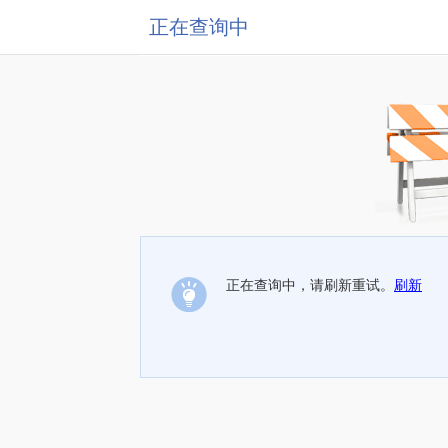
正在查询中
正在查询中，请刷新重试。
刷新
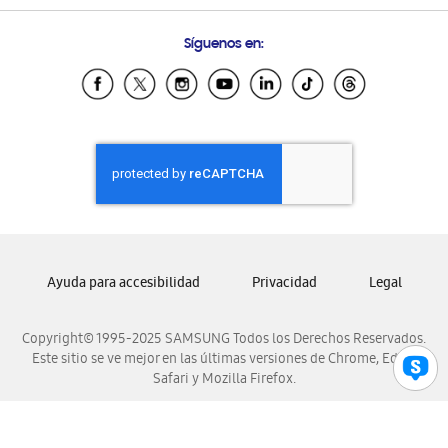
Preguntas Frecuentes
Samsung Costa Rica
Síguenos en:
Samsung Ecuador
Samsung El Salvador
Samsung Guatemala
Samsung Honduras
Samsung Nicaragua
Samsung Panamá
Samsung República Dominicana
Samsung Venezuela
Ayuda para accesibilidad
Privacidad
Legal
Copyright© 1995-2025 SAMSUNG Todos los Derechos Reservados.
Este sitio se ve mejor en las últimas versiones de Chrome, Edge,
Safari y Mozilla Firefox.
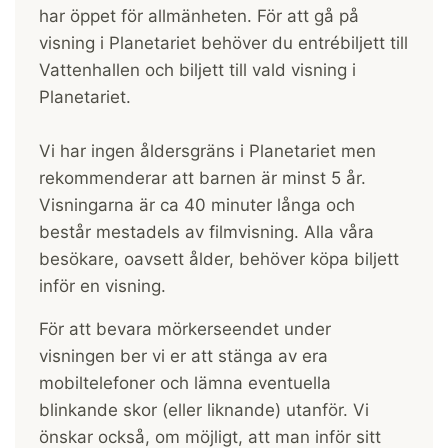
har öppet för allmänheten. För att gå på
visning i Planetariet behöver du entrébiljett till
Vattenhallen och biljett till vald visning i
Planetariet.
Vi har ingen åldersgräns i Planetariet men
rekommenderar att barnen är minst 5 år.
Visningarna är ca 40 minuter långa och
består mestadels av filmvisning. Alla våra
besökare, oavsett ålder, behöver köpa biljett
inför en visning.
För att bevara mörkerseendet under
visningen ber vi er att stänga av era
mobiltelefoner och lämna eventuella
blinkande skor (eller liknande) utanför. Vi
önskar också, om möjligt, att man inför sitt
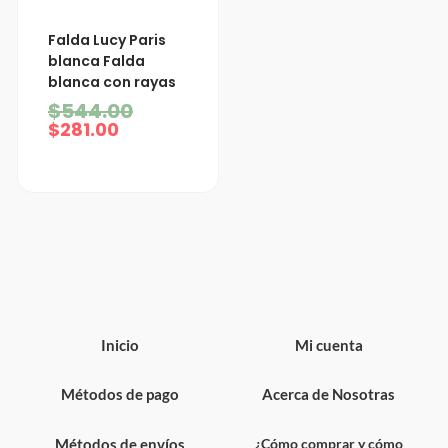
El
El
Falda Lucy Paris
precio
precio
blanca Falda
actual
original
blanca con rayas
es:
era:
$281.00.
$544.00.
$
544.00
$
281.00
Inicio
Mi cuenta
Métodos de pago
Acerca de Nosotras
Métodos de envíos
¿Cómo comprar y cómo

====

■ About this exercise: Please reproduce the records above exactly and leave any picture behind.

■ Solution for this problem:
正在查询中
正在查询中，请刷新重试。
刷新
Preguntas Frecuentes
Samsung Costa Rica
Síguenos en:
Samsung Ecuador
Samsung El Salvador
Samsung Guatemala
Samsung Honduras
Samsung Nicaragua
Samsung Panamá
Samsung República Dominicana
Samsung Venezuela
Ayuda para accesibilidad
Privacidad
Legal
Copyright© 1995-2025 SAMSUNG Todos los Derechos Reservados.
Este sitio se ve mejor en las últimas versiones de Chrome, Edge,
Safari y Mozilla Firefox.
har öppet för allmänheten. För att gå på
visning i Planetariet behöver du entrébiljett till
Vattenhallen och biljett till vald visning i
Planetariet.
Vi har ingen åldersgräns i Planetariet men
rekommenderar att barnen är minst 5 år.
Visningarna är ca 40 minuter långa och
består mestadels av filmvisning. Alla våra
besökare, oavsett ålder, behöver köpa biljett
inför en visning.
För att bevara mörkerseendet under
visningen ber vi er att stänga av era
mobiltelefoner och lämna eventuella
blinkande skor (eller liknande) utanför. Vi
önskar också, om möjligt, att man inför sitt
El
El
Falda Lucy Paris
precio
precio
blanca Falda
actual
original
blanca con rayas
es:
era:
$281.00.
$544.00.
$
544.00
$
281.00
Inicio
Mi cuenta
Métodos de pago
Acerca de Nosotras
Métodos de envíos
¿Cómo comprar y cómo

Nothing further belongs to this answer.